▸ **Requirement**
Render this sentence from the excerpt below on books about the Pacific Northwest in French: "While it’s not an officially delineated region, most sources define the Pacific Northwest as the states of Washington and Oregon, along with parts of Idaho and British Columbia, Canada."

▸ **Excerpted text**
The post 15 recommended reads for those traveling to the Pacific Northwest (or who want to) appeared first on Modern Mrs Darcy.

The Pacific Northwest is a book lover’s dream. I was lucky enough to live in the region for three years, and my book-buying receipts from that era are proof!

While it’s not an officially delineated region, most sources define the Pacific Northwest as the states of Washington and Oregon, along with parts of Idaho and British Columbia, Canada. 

From Portland’s Powell’s City of Books (the world’s largest independent bookstore) to the atmospheric setting behind hits like the Twilight series (based in the real-life town of Forks, Washington), this region of North America has a lot of literary cred. It’s home to many well-known authors (like Ken Kesey, Ijeoma Oluo, Chuck Palahniuk, and Maria Semple); fantastic independent bookstores (a few personal favorites besides Powell’s: Elliott Bay Book Company in Seattle, Eagle Harbor Book Co on Bainbridge Island, and Imprint Bookstore in Port Townsend), writing workshops (some day I’d love to attend one of these, or this one), and of course, novels and nonfiction galore.

▸ **Supplied data**
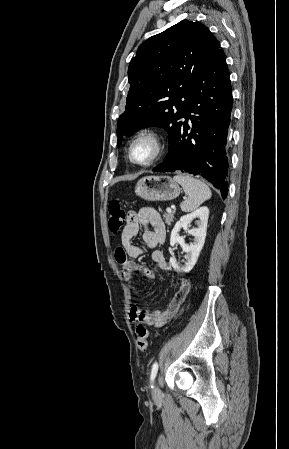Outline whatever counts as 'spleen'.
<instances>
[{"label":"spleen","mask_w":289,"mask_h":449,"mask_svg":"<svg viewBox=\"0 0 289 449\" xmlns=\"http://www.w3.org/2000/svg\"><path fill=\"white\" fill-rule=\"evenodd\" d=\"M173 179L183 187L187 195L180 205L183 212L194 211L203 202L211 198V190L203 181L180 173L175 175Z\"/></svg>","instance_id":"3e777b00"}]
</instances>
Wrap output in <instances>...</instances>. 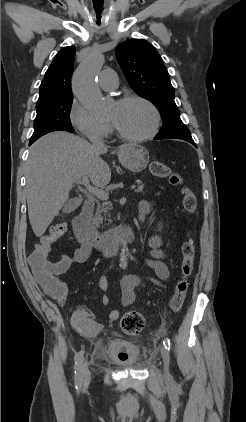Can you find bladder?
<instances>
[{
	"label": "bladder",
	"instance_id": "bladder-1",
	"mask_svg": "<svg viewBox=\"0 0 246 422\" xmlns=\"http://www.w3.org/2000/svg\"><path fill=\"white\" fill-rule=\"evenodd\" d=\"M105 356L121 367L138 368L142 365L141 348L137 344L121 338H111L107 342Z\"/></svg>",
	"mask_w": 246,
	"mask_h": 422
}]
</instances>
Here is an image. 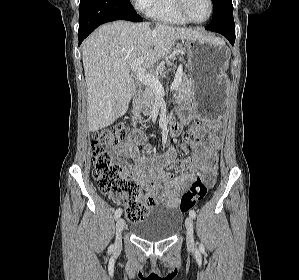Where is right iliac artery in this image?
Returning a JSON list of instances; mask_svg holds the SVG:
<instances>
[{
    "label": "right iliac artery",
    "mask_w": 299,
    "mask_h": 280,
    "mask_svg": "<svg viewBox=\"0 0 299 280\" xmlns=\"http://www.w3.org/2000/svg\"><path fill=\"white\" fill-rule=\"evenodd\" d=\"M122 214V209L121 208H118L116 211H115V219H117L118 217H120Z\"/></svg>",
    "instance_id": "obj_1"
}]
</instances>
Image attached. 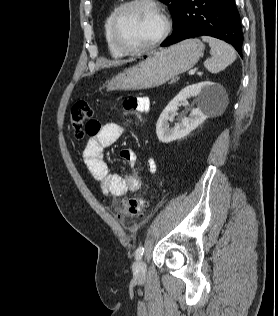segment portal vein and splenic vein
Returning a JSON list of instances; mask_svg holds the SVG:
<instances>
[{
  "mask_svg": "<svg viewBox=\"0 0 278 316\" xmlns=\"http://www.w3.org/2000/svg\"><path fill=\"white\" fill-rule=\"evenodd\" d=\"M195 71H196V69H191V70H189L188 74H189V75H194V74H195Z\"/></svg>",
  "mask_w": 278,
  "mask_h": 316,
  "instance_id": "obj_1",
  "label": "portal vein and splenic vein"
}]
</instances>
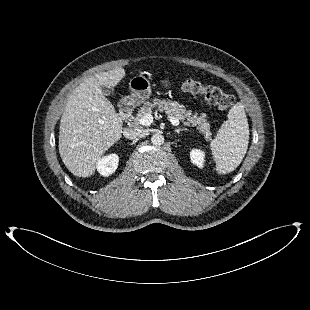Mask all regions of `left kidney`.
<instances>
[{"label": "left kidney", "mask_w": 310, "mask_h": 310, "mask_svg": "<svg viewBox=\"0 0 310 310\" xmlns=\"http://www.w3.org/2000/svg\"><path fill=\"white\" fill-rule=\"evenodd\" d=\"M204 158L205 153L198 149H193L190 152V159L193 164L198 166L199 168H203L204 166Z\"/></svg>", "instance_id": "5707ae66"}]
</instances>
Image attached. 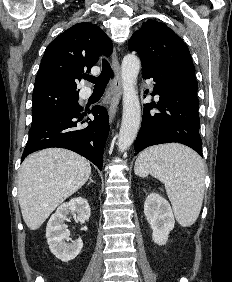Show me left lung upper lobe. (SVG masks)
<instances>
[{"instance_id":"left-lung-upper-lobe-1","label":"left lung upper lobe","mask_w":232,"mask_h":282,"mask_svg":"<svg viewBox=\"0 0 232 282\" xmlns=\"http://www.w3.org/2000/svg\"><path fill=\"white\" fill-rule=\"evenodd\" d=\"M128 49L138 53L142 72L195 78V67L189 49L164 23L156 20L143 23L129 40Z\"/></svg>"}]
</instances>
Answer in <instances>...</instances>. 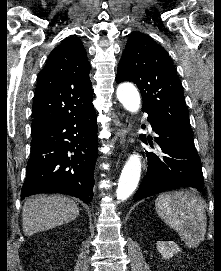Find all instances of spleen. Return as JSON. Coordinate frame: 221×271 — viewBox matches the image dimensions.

▸ **Solution for this task**
Bien qu'il ne s'agisse pas d'une région officiellement délimitée, la plupart des sources définissent le Nord-Ouest Pacifique comme les États de Washington et de l'Oregon, ainsi que certaines parties de l'Idaho et de la Colombie-Britannique, au Canada.